Nilesh Vaidya, executive vice president at research and consulting firm Capgemini, agrees about the value of quantum for machine learning. “Applying machine learning techniques using quantum computing capability prepares the models better and faster,” Vaidya says. “Today, it takes a while to create and deploy models and visualize the outcomes, but with quantum some parts of it can be greatly accelerated.”
In addition to the technical feasibility qualifications, Shete advises enterprises to cherry-pick projects where even a little improvement can lead to good business value. Stakeholder interest is also key. “You could have all the other factors fitting in but if the business unit lead that you’re working with is either resistant or unwilling to change, that’s a stumbling block,” Shete says.
“If you understand the strengths and weaknesses of quantum, then in each field you can find a good niche where you can add large value,” Broer says. “But if you assume it can add value to everything then you’ll be very disappointed. It’s like a hammer looking for a nail, it’s going to be a lot of work to find that nail but once you have it, you can get started.”
Industry-quantum provider partnerships
How exactly to get started? While a few financial institutions are building their quantum teams from the ground up, many are choosing to partner with experts in the field.
Markus Pflitsch, Terra Quantum’s CEO and founder, argues that “it’s just not feasible for banks and other industries to build quantum capabilities in-house given the dearth of talent.” In addition to providing access to “best-in-breed” quantum hardware, firms such as Terra Quantum can run quantum software on in-house simulators based on classical HPC components, which is how Cirdan addressed its exotic derivative problem. When quantum computers move beyond the Noisy Intermediate Scale Quantum (NISQ) devices they occupy today, the Terra Quantum software can also translate to those platforms.
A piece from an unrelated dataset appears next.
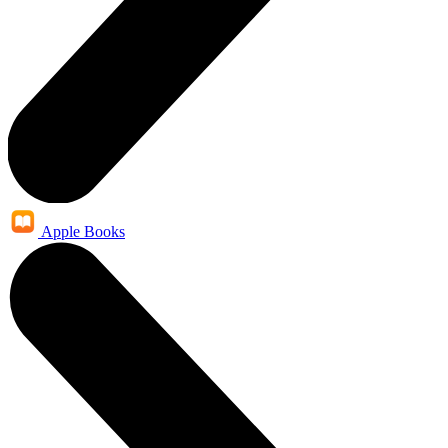
Apple Books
Shete points out that quantum specialists can also cross-pollinate solutions from different industries. For example, “the simulation work we’re doing in options pricing has got lots of similarities with work that can be done in molecular simulation in chemical companies,” he says. A quantum-only company might seed ideas borrowed from one sector across the board, Shete suggests.
The future with quantum
One machine learning challenge Terra Quantum is currently working on involves understanding customers with time-series prediction models: “It’s about predicting customer behavior, really understanding how customers will react, what is the best grouping of different customers, what the correlations are and how they should be put together, and hence what are the best products customers should be nudged toward,” Shete says.
In markets, time-series predictions help understand how markets will behave and evaluate correlation between different types of assets. And in risk management, quantum can be deployed “for Monte Carlo simulations or understanding anti-money laundering or compliance issues that might be happening within your bank,” Shete says.
For its part, Ally expects to evaluate more quantum-related projects in the future, including credit loss modeling, where one can predict what percentage of loans granted to customers might end up as losses. The proof-of-concept projects Ally has conducted so far are its trial run for when quantum is ready for prime time.
“It’s important for us to test the technology and be ready,” Muthukrishnan says. “It’s like constantly working out and doing your sprints so when the real race happens, you’re ready to go. You can’t sit around and wait for things to happen — it’s all about consistency, preparation, and then being able to rise to the occasion when the time is right.”